Dou de ombros em resposta.
— Tenho merda para fazer.
Eu realmente não preciso de perguntas adicionais sobre o que estou fazendo, porque, honestamente, eu mesmo não tenho a mínima ideia. Só sei que hoje é a noite para fazer isso porque todo mundo que conheço estará naquela festa, então não correrei o risco de esbarrar em nenhum dos meus companheiros ou amigos. Ou o risco é menor do que o normal, pelo menos, e isso terá que servir.
King está de olho na próxima pessoa. — Ei? Você está dentro, cara?
Hao ergue os olhos de sua cadeira e ergue um pouquinho a testa.
— Foda-se. Algum idiota vai postar algo estúpido no Instagram, e então o treinador vai nos dar uma surra na segunda-feira.
— Ele vai presumir que você estava lá de qualquer maneira — argumenta King, reconhecidamente razoável. — É melhor aproveitar a vida enquanto você pode, quando você vai pagar por ela de qualquer maneira.
Termino de me vestir enquanto King continua incomodando Hao sobre a festa, gritando um ‘Tchau’ e saindo de lá antes que eu me acovarde.
É o tipo de noite fria de janeiro que beira o congelamento. Levantei a gola da jaqueta enquanto caminho até o carro.
Uma vez lá dentro, em vez de ir para casa, viro à esquerda.
Nem faz sentido. Minha vida é boa. Ótima, realmente. Por que diabos eu preciso fuçar muito fundo nisso e voluntariamente me foder sobre as coisas é uma incógnita.
Eu não preciso.
Eu poderia simplesmente ir à festa e ignorar aquela parte estúpida e curiosa do meu cérebro que potencialmente complica as coisas para mim.
Mas.
É isso que venho tentando fazer nos últimos seis meses.
Não está funcionando.
Seis meses ignorando o fato de que o beijo fez alguma coisa. Me senti diferente de alguma forma. Pelo que sei, foi apenas a novidade de beijar um cara. Eu nunca fiz isso antes.
Mas ultimamente eu, por falta de palavra melhor, noto as pessoas.
Diferentemente.
Mais.
Foi sutil no início. Tão sutil que nem percebi que estava fazendo isso.
Até que verifiquei um cara na academia. Ou tenho certa certeza de que sim. É um debate que estou tendo comigo mesmo tarde da noite, quando deveria estar dormindo. Eu fiz? Ou não?
É como se de repente eu estivesse mais consciente das outras pessoas. De mim mesmo. Meu cérebro foi reprogramado para ver coisas que eu não via antes.

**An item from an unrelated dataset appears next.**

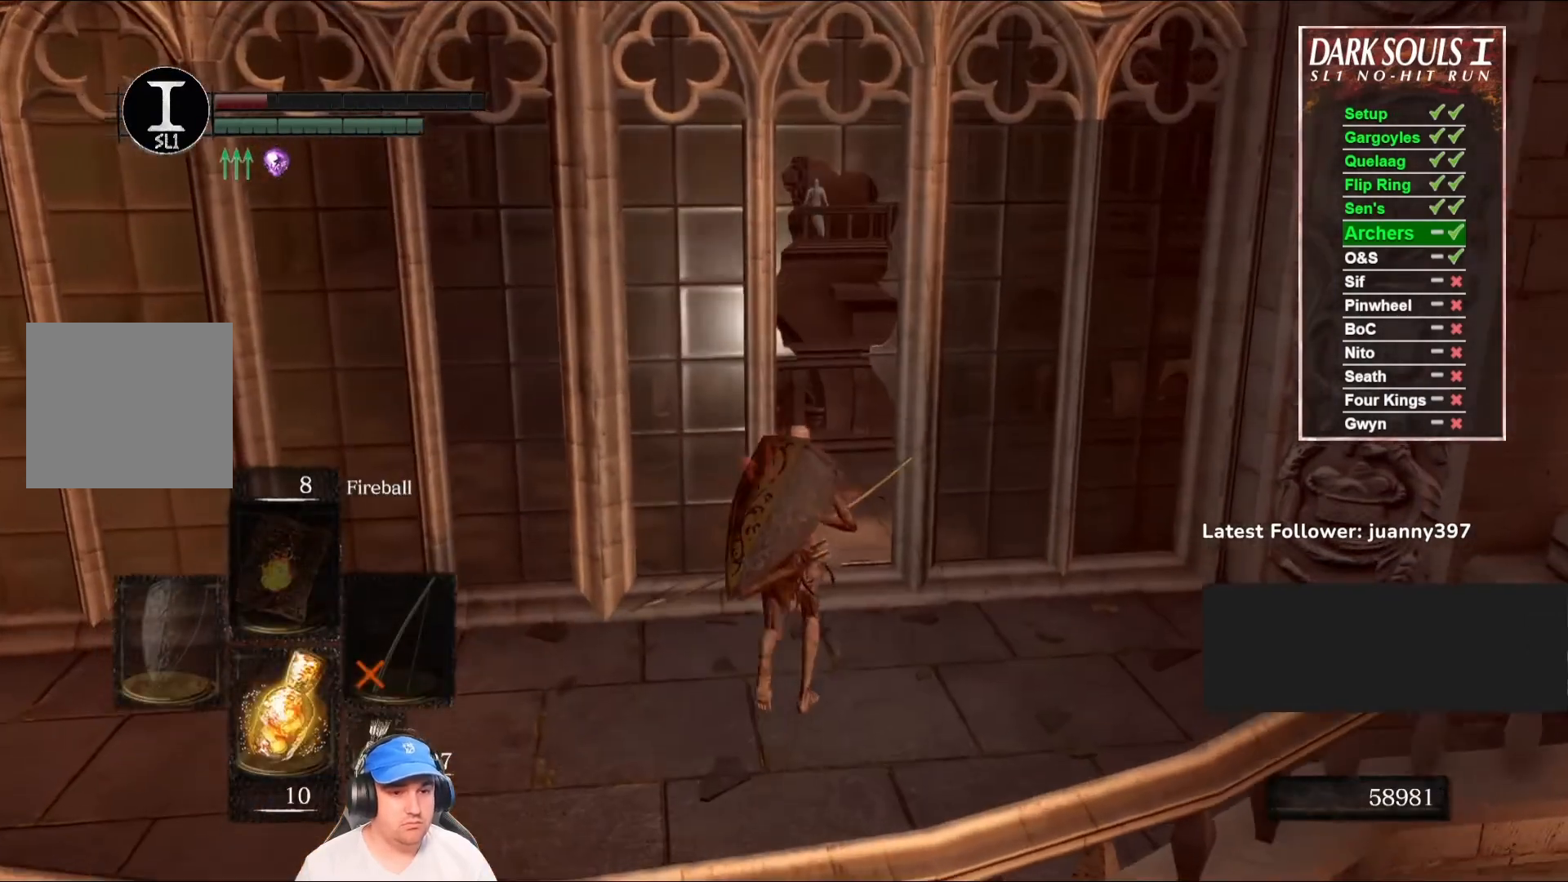
{"buttons": ["B"], "left_stick": "up", "right_stick": "down-left", "events": [[200, "DPAD_RIGHT", "down"], [300, "DPAD_RIGHT", "up"], [500, "right_stick", "down-left"]]}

Para pensar em coisas que nunca pensei antes.
Há algum tipo de incerteza nova e mesquinha que nunca existiu antes.
Como uma farpa no meu cérebro.
Como você pode não saber?
Porque deveria ser bastante óbvio. Ou fico excitado com caras ou não.
Bem, acontece que não é nada óbvio.
E é confuso pra caralho.
É confuso pra caralho tentar verificar os caras propositalmente, mas discretamente, para ver se isso faz alguma coisa comigo.
É confuso pra caralho lembrar que você foi ver o Capitão América três vezes quando tinha quinze anos e se perguntar se foi porque gostou do filme ou se o apelo estava em algo completamente diferente.
É confuso pra caralho procurar testes on-line e realizá-los para ver se você consegue uma resposta conclusiva deles.
É confuso pra caralho sentir de repente que você não se conhece. Porque se, potencialmente, estou andando por aí há vinte e dois anos sem saber que não sou... hétero, então quem pode dizer que não há mais surpresas guardadas em algum lugar dentro de mim?
É a incerteza que mais me incomoda. Pelo menos, essa é a conclusão a que cheguei.
Então eu tenho que saber. De alguma forma.
É a única maneira de seguir em frente, em vez de ficar neste limbo estranho.
Ficar parado é algo que não posso permitir. Eu preciso me concentrar. No hóquei. Na minha educação.
Não tenho tempo para uma crise existencial, pelo amor de Deus!
O que quero dizer é que preciso resolver essa merda.
Mesmo que eu não tenha ideia do que estou fazendo.